Pour Mounib, «le Maroc est le pays des paradoxes par excellence car nous avons acquis une certaine stabilité, mais nous vivons toujours dans une démocratie dépassée. Quant aux élections, tout est déjà fait d’avance, les scénarios sont déjà préparés. Voir une femme à la tête d’un gouvernement marocain nécessite la démocratisation de l’Etat, et aujourd’hui nous n’en sommes pas encore là.»
«Ce qu’on peut faire aujourd’hui, c’est essayer de développer une opposition très forte. En ce moment, les gens nous écoutent déjà, ils connaissent notre discours. Je suis fière d’entendre certaines femmes parler, il parait que c’est moi qui parle, sans être membres du parti, ce sont des citoyennes normales qui rejoignent notre projet et qui pensent qu’aujourd’hui, surtout après la pandémie de Covid, nous avons besoin d’un projet de gauche» reconnait-elle.
«Chaque fois qu’il y a des élections, ils disent que je suis la préférée, et puis je ne suis pas élue. J’ai participé à toutes les élections depuis 1997, et je ne sais pas pourquoi ils le disent, peut-être le pensent-ils, mais vu le projet auquel je contribue, je ne sais pas s’ils sont préparés à la vraie démocratisation de l’État et la société, pour démarrer une monarchie parlementaire» pointe-t-elle.

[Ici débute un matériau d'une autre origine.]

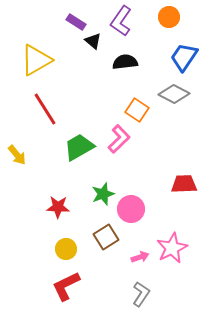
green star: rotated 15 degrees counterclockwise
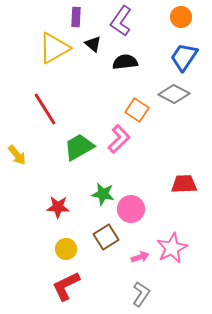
orange circle: moved 12 px right
purple rectangle: moved 5 px up; rotated 60 degrees clockwise
black triangle: moved 3 px down
yellow triangle: moved 18 px right, 12 px up
green star: rotated 30 degrees clockwise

«La séparation des pouvoirs est la seule condition pour que nous participions, pas avec les partis politiques qui achètent au peuple ou distribuent de l’argent à la population. Si vous sortez et regardez la campagne, tous les autres partis, à de rares exceptions près, n’expliquent pas le programme. Nous allons dans les quartiers et parlons aux gens, une campagne très propre, mais ensuite cela ne se reflète pas dans les résultats. Hier – dimanche 5 septembre – j’étais dans le quartier le plus sensible de Casablanca, d’où viennent les terroristes, et j’ai pu comprendre pourquoi on peut devenir terroriste, quand on a moins de rien» a-t-elle dit.

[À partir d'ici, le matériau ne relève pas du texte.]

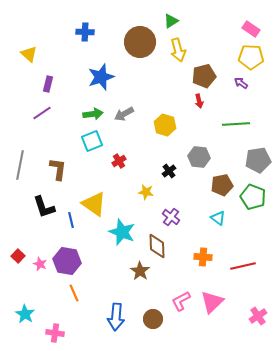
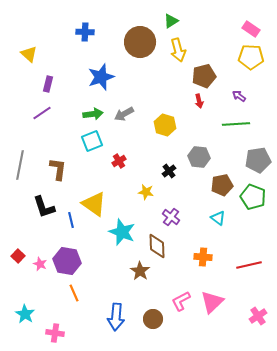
purple arrow at (241, 83): moved 2 px left, 13 px down
red line at (243, 266): moved 6 px right, 1 px up
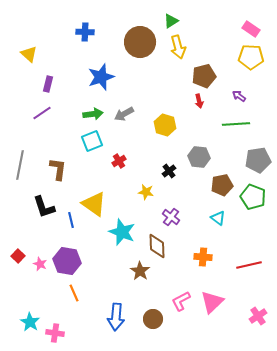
yellow arrow at (178, 50): moved 3 px up
cyan star at (25, 314): moved 5 px right, 8 px down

«En tout cas, je suis content car nous avons gagné la sympathie des gens, ils nous estiment, et il y a des jeunes qui ont fait campagne avec nous dans différents quartiers. Quelque chose que le reste des parties ne peut pas dire» a-t-elle souligné.
Politique internationale
«On doit d’abord regretter ce qui s’est passé entre l’Espagne et le Maroc. Notre espoir est bien plus grand, la normalisation des relations, car le Maroc est la continuité africaine de l’Espagne, et l’Espagne pour nous est le pays pour accéder à l’Europe. Il est important de jeter un regard sur notre histoire commune, après ce qui s’est passé» dit Mounib
«Le Maroc est un croisement entre deux continents (…) nous connaissons les luttes stratégiques dans le monde, et la position géographique du Maroc le prédispose à être soumis à toutes sortes d’ambitions étrangères. Après l’indépendance, les relations entre le Maroc et l’Espagne n’ont pu s’établir sur une véritable base de coopération, encore que l’Espagne en soit le partenaire privilégié» mentionne-t-elle.